Z punktu widzenia Nawałki, jest to druga okazja tej jesieni, aby dokonać przeglądu rezerw. Przed kilkoma dniami, w spotkaniu z Urugwajem, zagraliśmy w podobnym ustawieniu. Wówczas wypadło to całkiem nieźle. Teraz jednak okazało się to niewystarczające. Drużynie zebranej głównie z piłkarzy, których selekcjoner chce sprawdzić, by zdecydować kogo zabierze do Rosji, brakowało głównie przysłowiowego „pazura”. Kadra była bezzębna.

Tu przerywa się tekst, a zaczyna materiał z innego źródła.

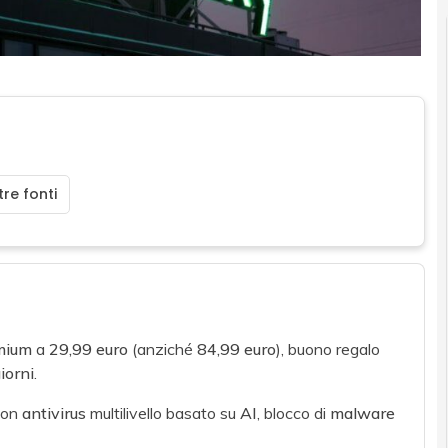
re fonti
mium
a
29,99 euro
(anziché
84,99 euro
), buono regalo
iorni
.
on
antivirus
multilivello basato su
AI
, blocco di
malware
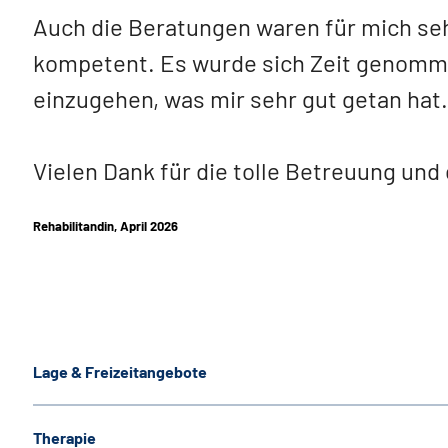
Auch die Beratungen waren für mich seh
kompetent. Es wurde sich Zeit genomme
einzugehen, was mir sehr gut getan hat.
Vielen Dank für die tolle Betreuung un
Rehabilitandin, April 2026
Lage & Freizeitangebote
Therapie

Nawet jeśli całkiem nieźle wychodziło nam kreowanie akcji (starał się Zieliński, aktywni byli Makuszewski i Rybus), to brakowało piłkarza, który to wszystko potrafiłby wykończyć. Ewidentnie brakowało Arka Milika i Roberta Lewandowskiego. Z kolei Meksykanie, w momencie gdy tylko podarowaliśmy im okazję, strzelili jak się okazało- zwycięskiego gola. W 13. minucie piłkę stracił Tomasz Kędziora, ruszył Javier Aquino. Całą sytuację próbował ratować Thiago Cionek, który mimo dobrych chęci, bardzo feralnie wybił piłkę. Futbolówka odbiła się od kolegi z boiska i spadła wprost pod nogi Raula Jimeneza. Cionek pewnie nie zdążył nawet mrugnąć, a Szczęsny już wyciągał piłkę z siatki.

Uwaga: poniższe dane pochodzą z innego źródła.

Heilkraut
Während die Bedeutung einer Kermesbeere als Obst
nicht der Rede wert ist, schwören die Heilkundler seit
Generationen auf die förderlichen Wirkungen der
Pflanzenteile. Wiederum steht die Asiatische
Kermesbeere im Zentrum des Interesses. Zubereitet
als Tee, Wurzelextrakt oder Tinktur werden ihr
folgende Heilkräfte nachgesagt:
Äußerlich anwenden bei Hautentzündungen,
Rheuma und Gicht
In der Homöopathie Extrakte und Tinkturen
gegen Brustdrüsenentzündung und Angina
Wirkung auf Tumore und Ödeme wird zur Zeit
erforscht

Przez cały mecz, mimo kilku obiecujących akcji, nie udało się doprowadzić do wyrównania. Polacy nie zdołali pokonać Jose Corony i zeszli z boiska pokonani.
Polska – Meksyk 0:1 (0:1)
Bramka: Raul Jimenez (12).
Polska: Wojciech Szczęsny – Artur Jędrzejczyk (46. Paweł Wszołek), Thiago Cionek, Jarosław Jach – Tomasz Kędziora, Krzysztof Mączyński, Karol Linetty (62. Rafał Wolski), Maciej Rybus (83. Rafał Kurzawa) – Piotr Zieliński, Jakub Świerczok (70. Mariusz Stępiński), Maciej Makuszewski (76. Jakub Błaszczykowski).

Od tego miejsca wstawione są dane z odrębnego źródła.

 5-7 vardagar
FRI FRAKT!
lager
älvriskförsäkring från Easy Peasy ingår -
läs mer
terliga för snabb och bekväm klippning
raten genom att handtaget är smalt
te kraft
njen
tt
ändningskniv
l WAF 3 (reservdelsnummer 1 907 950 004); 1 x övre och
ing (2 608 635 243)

Meksyk: Jose Corona – Miguel Layun, Carlos Salcedo (46. Nestor Araujo), Hugo Ayala (46. Cesar Montes), Hector Moreno (62. Carlos Vela), Jesus Gallardo – Jonathan dos Santos (74. Omar Govea), Diego Reyes, Andres Guardado – Javier Aquino (46. Hirving Lozano), Raul Jimenez (46. Oribe Peralta).
Sędziował: Oliver Drachta (Austria).
Widzów: 32 736.
📌KONIEC📌
W drugiej połowie wynik się nie zmienił.